US Citizen Travel to Cuba: Things to Know Before You Go
CUBA, March 20,2016.- President of the United States of America Barack H.Obama arrived in Cuba on an official visit. pic.twitter.com/B0UpD1agUi
— EMBACUBA CHIPRE (@embacubachipre) March 21, 2016
On March 20, 2016, the President of the United States at the time, Barack Obama, and his family were welcomed by the Cuban government. During a press conference with the new president of Cuba, Raul Castro, Obama declared an end to the embargo between the countries. Though the official end date of the embargo hasn’t been released — Congress must act on that ruling but hasn’t done so yet — the historic meeting between the leaders of the two countries has paved the way for easier travel for US citizen travel to Cuba.
Is Traveling to Cuba Possible for Americans?
The short answer to this question is: yes. United States citizens can travel to Cuba, but there are strict regulations governing that travel. Though the Cuban-United States relationship was restored as of December 2014, Americans can still travel to the island nation only after falling within one of 12 categories.
At that time, the Obama administration loosened some restrictions which allowed Americans to travel independently to Cuba. In order to do so, however, the trip must be educational in nature. Americans traveling under this category must complete a form indicating this is the purpose of their trip, so Cuba travel packages are a bit hazy at this point.
Solo Trips to Cuba
As an American, Cuba educational travel reasons used to mean you had to contact a tour company in order to book a trip. This required an established cultural itinerary with an average cost between $2,000 and $3,500 for each person.

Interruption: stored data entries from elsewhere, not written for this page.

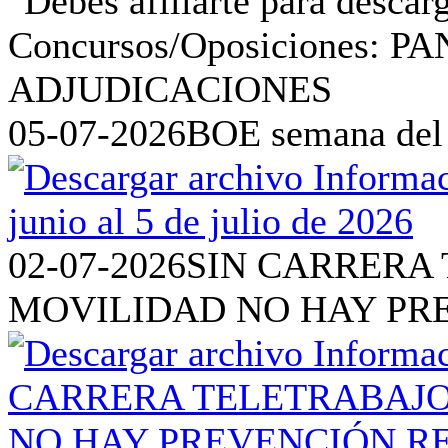
05-07-2026
BOE semana del 2
02-07-2026
SIN CARRERA 
MOVILIDAD NO HAY PR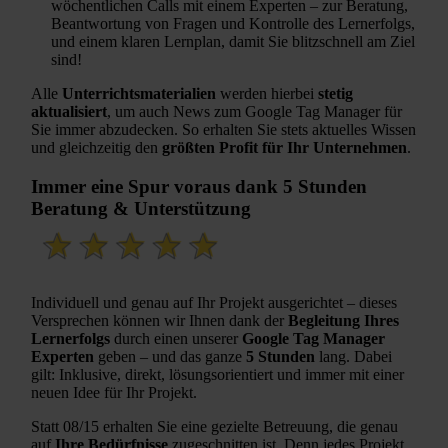
wöchentlichen Calls mit einem Experten – zur Beratung,
Beantwortung von Fragen und Kontrolle des Lernerfolgs,
und einem klaren Lernplan, damit Sie blitzschnell am Ziel
sind!
Alle
Unterrichtsmaterialien
werden hierbei
stetig
aktualisiert
, um auch News zum Google Tag Manager für
Sie immer abzudecken. So erhalten Sie stets aktuelles Wissen
und gleichzeitig den
größten Profit für Ihr Unternehmen
.
Immer eine Spur voraus dank 5 Stunden
Beratung & Unterstützung
Individuell und genau auf Ihr Projekt ausgerichtet – dieses
Versprechen können wir Ihnen dank der
Begleitung Ihres
Lernerfolgs
durch einen unserer
Google Tag Manager
Experten
geben – und das ganze
5 Stunden
lang. Dabei
gilt: Inklusive, direkt, lösungsorientiert und immer mit einer
neuen Idee für Ihr Projekt.
Statt 08/15 erhalten Sie eine gezielte Betreuung, die genau
auf
Ihre Bedürfnisse
zugeschnitten ist. Denn jedes Projekt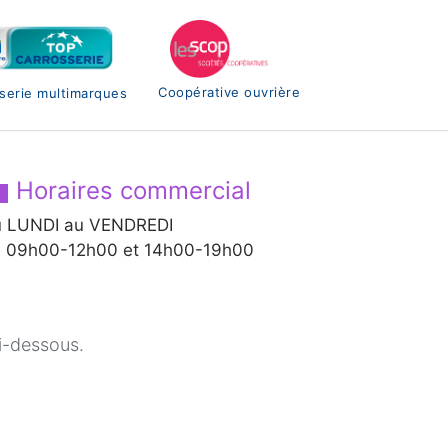
Coopérative ouvrière
serie multimarques
Horaires commercial
 LUNDI au VENDREDI
 09h00-12h00 et 14h00-19h00
ci-dessous.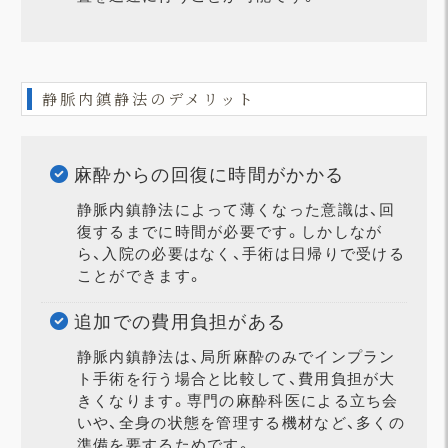
静脈内鎮静法のデメリット
麻酔からの回復に時間がかかる
静脈内鎮静法によって薄くなった意識は、回
復するまでに時間が必要です。しかしなが
ら、入院の必要はなく、手術は日帰りで受ける
ことができます。
追加での費用負担がある
静脈内鎮静法は、局所麻酔のみでインプラン
ト手術を行う場合と比較して、費用負担が大
きくなります。専門の麻酔科医による立ち会
いや、全身の状態を管理する機材など、多くの
準備を要するためです。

Because traveling to Cuba as a tourist is still technically outlawed, you’ll have to plan your solo trip carefully in order to meet the requirements for an educational journey. This means you’ll need to meet Cuban people as they engage in their daily activities such as those undertaken at community centers or schools.
While traveling to Cuba as a soloist can be more affordable, doing so also places the responsibility of meeting the requirements for an educational visit squarely on you. In addition to booking your own hotel, you’ll also need to find local Cuban citizens to interact with. This can be challenging for Americans traveling to the country.
12 Categories of Travel to Cuba
— Lisa Remillard (@LisaRemillard) July 3, 2015
In addition to the educational option outlined above, there are 11 other categories allowing American citizens to travel to Cuba without having to obtain prior permission from the United States Office of Foreign Assets Control (OFAC). You’ll notice that tourism is conspicuously missing from the list below:
1. Official business on behalf of the United States, as well as other foreign governments and some intergovernmental agencies
2. Professional meetings and/or research
3. Educational, research or private foundation activities
4. In order to transmit, import or export information or informational materials
5. Humanitarian projects
6. Journalistic projects
7. Activities related to religion
8. Support for Cuban citizens
9. Exhibitions, competitions, performances, workshops, clinics and the like
10. Export transactions though these must be vetted against the current guidelines and regulations in order to be approved
11. Family visits
It’s important to note if you were born in Cuba but are now a United States citizen, the Cuban government will treat you as if you are a Cuban citizen. This can include being subjected to obligations and restrictions. Additionally, you’ll need to use a Cuban passport as travel requirements to Cuba to enter and depart the country.
Along with the ways Americans can travel to Cuba, you can now also bring $400 worth of Cuban goods back to the States with you. Up to $100 of that can be tobacco and alcohol products.
Looking for more travel tips? Watch this video from Gayle Blackie and find out the things you need to know before you travel to Cuba!
Flights to Cuba are now easier and more affordable. Several carriers, including JetBlue and American Airlines, offer daily flights to Cuba from Miami. These flights average less than $300 which is a sharp decrease from the $700 a flight with travel constraints will cost.